[Records for this exercise — start]

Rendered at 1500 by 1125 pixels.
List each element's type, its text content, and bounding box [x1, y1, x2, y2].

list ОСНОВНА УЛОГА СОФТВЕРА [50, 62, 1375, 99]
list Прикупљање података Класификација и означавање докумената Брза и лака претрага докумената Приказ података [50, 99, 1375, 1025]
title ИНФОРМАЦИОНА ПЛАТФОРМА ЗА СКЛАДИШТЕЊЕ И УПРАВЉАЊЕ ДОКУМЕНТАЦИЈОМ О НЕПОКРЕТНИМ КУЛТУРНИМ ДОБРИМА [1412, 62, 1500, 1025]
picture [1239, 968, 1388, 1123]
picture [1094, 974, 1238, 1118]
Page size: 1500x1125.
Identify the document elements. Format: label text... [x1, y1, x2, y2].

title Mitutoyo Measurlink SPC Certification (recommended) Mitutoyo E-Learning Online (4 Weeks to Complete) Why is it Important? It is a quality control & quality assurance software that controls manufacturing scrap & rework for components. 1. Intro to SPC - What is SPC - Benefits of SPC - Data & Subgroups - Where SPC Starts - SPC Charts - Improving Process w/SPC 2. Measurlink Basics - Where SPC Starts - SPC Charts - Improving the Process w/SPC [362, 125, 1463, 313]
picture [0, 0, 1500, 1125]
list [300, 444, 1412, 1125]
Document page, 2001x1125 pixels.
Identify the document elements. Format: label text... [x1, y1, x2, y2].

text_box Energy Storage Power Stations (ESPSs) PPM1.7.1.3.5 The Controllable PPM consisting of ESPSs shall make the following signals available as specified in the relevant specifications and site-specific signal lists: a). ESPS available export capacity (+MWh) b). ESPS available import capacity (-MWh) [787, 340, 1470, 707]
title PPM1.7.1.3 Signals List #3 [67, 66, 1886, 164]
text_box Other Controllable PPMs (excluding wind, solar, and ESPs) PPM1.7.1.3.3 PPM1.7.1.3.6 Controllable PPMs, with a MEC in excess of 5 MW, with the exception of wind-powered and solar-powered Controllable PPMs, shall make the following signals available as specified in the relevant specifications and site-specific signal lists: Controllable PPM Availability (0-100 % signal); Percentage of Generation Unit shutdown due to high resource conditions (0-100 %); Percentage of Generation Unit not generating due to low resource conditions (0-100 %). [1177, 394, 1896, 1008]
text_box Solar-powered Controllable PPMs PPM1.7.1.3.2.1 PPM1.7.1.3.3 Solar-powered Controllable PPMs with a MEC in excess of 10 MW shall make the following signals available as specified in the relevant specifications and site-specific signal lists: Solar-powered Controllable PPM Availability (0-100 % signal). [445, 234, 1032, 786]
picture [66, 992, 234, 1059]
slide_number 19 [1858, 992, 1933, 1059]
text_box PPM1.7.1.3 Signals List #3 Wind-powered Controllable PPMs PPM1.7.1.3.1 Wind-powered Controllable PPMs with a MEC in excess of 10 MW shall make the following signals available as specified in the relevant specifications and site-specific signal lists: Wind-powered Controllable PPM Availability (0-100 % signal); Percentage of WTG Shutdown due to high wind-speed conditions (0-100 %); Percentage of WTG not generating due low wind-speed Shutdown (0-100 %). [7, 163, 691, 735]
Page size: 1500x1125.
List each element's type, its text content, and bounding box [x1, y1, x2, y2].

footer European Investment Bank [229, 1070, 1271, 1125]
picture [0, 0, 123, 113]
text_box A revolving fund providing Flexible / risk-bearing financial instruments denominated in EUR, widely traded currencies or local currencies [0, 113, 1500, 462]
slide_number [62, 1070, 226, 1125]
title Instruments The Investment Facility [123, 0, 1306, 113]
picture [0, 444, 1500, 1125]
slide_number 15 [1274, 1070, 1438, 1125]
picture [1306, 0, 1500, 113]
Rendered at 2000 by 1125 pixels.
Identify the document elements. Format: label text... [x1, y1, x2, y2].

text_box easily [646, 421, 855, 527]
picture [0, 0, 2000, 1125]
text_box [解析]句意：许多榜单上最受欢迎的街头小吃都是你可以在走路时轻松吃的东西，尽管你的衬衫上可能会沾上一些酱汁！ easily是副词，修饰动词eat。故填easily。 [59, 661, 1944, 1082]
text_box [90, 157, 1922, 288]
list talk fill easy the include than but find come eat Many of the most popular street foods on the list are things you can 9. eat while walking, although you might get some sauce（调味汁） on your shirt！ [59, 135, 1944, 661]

[Records for this exercise — finish]

■ **Exercise brief**
Which lines of the records above contain the word "Rendered"? Report each one.

■ **Finished exercise**
Rendered at 1500 by 1125 pixels.
Rendered at 2000 by 1125 pixels.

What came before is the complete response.